Zuurarme ingeblikte goederen worden normaal gesproken aangevallen door sporenvormende anaërobe thermofiele bacteriën zoals Geobacillus stearothermophilus. Deze bacterie fermenteert koolhydraten en produceert een onaangename zure smaak door de productie van vetzuren met een korte keten..
Evenzo kan ingeblikt voedsel met een hoge zuurgraad besmet raken Clostridium thermosaccharolyticum. Dit micro-organisme is sterk saccharolytisch en veroorzaakt uitpuilen van het blik door de hoge gasproductie.
Voor zijn deel, Desulfotomaculum nigrificans het tast ook ingeblikt voedsel aan. Hoewel het blikje geen tekenen van geknoei vertoont, kan een sterke zure geur worden waargenomen als het blik niet is afgedekt en kan zwartgeblakerd voedsel worden waargenomen. De zwarte kleur is te wijten aan het feit dat de bacteriën waterstofsulfide produceren, dat op zijn beurt reageert met het ijzer in de container en een verbinding met deze kleur vormt..

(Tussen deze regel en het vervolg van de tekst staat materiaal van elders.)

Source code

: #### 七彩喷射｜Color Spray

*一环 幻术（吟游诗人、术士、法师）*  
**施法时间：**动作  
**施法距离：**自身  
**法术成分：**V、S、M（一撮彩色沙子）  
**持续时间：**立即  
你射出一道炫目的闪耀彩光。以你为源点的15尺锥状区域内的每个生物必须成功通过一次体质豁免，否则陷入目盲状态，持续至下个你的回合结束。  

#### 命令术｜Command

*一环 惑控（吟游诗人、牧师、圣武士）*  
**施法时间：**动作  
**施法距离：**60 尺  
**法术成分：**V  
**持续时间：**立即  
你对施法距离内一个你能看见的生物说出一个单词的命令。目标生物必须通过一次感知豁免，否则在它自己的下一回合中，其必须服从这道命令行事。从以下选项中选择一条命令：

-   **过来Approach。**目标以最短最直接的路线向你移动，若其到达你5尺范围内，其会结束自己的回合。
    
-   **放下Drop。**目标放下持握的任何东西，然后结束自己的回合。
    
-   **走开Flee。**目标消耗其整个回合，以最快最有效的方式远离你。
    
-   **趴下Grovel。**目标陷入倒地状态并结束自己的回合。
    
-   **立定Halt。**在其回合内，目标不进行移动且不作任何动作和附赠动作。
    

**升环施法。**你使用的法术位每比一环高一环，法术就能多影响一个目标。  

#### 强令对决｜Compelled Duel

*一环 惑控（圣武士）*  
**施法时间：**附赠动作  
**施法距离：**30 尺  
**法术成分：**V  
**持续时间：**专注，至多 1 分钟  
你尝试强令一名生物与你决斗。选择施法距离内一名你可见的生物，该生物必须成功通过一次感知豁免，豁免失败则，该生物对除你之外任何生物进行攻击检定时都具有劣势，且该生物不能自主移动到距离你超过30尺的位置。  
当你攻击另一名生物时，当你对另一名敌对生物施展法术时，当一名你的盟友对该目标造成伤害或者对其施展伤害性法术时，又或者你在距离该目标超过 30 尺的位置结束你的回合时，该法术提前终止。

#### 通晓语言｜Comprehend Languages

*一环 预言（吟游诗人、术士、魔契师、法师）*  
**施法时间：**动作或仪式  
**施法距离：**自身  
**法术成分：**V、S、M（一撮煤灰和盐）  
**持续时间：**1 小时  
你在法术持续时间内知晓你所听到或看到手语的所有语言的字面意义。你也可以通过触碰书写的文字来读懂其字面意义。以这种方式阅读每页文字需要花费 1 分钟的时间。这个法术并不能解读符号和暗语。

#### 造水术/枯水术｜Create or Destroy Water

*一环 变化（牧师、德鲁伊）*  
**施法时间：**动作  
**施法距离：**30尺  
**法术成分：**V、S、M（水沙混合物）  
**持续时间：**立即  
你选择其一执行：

Tenslotte, Bacillus cereus en Clostridium perfringens voedselvergiftiging veroorzaken en Clostridium botulinum scheidt een krachtig neurotoxine af in voedsel dat bij consumptie de dood veroorzaakt.
Mariene bacteriën, Gram-negatieve, heterotrofe, aërobe en hyperthermofiele bacil.
Anaërobe bacteriën, grampositief, extreem thermofiel, sporenvormend.
Het zijn aërobe hyperthermofiele bacteriën, heterotroof, met een variabel aantal grammen.
Gram-negatieve, aërobe, extreem thermofiele en halofiele bacil. De productie van thermostabiele enzymen is onderzocht, vooral voor het hydrolyseren van polysacchariden en voor DNA-synthese, beide van belang voor de industrie..
Anaërobe bacteriën, extreem thermofiel, heterotroof, reducerend zwavel, nitraat en arsenaat.
Gram-negatieve staafjes of filamenten, extreem thermofiel, strikt aëroob heterotroof.
Mariene soorten, hyperthermofiel, anaëroob, gramnegatief, chemolyto-autotroof (sulfaatreducerend), niet-sporenvormend.
Gram-negatieve, hyperthermofiele, heterotrofe en aërobe bacteriën. Synthetiseert een thermostabiel enzym dat wordt gebruikt in de PCR-techniek genaamd taq DNA-polymerase.
Extreem thermofiel, microaërofiel chemolyto-autotroof thiosulfaatoxidatiemiddel.
Gram-positieve staafjes, gesporuleerd, extreem thermofiel. Zijn sporen worden gebruikt in microbiologische laboratoria als biologische controle om de goede werking van de autoclaaf te evalueren..
De soorten van dit geslacht worden gekenmerkt doordat ze gramnegatief zijn, hyperthermofiel, hoewel hun groeibereik is breed, van het zeeleven, ze vormen geen sporen, ze zijn obligaat anaëroben of microaërofielen..
Niemand heeft nog op dit artikel gereageerd.